TO BE DONE: Copy out the stretch from the start of the items through the line containing "title Politiques d’exécution", keeping every line identical.

--- Begin DATASET ROWS ---

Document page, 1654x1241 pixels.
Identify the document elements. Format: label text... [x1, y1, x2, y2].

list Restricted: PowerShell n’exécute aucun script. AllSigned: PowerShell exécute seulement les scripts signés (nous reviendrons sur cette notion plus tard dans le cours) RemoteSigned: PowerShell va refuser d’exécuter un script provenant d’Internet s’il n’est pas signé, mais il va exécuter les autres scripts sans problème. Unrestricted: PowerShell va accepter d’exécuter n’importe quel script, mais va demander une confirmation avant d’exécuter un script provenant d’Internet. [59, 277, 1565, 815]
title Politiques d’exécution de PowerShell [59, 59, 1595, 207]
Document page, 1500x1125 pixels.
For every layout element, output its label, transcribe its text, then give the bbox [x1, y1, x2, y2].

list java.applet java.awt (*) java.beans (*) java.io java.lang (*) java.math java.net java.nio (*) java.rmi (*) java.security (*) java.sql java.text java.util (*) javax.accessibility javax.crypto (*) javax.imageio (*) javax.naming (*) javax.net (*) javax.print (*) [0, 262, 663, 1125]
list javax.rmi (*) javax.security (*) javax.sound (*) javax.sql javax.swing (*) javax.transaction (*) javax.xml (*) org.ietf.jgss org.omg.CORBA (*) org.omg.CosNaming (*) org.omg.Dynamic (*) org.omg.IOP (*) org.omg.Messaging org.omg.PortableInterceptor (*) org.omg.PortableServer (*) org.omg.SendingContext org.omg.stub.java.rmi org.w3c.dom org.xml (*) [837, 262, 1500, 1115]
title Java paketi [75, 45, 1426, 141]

--- End DATASET ROWS ---

FINAL RESULT:
Document page, 1654x1241 pixels.
Identify the document elements. Format: label text... [x1, y1, x2, y2].

list Restricted: PowerShell n’exécute aucun script. AllSigned: PowerShell exécute seulement les scripts signés (nous reviendrons sur cette notion plus tard dans le cours) RemoteSigned: PowerShell va refuser d’exécuter un script provenant d’Internet s’il n’est pas signé, mais il va exécuter les autres scripts sans problème. Unrestricted: PowerShell va accepter d’exécuter n’importe quel script, mais va demander une confirmation avant d’exécuter un script provenant d’Internet. [59, 277, 1565, 815]
title Politiques d’exécution de PowerShell [59, 59, 1595, 207]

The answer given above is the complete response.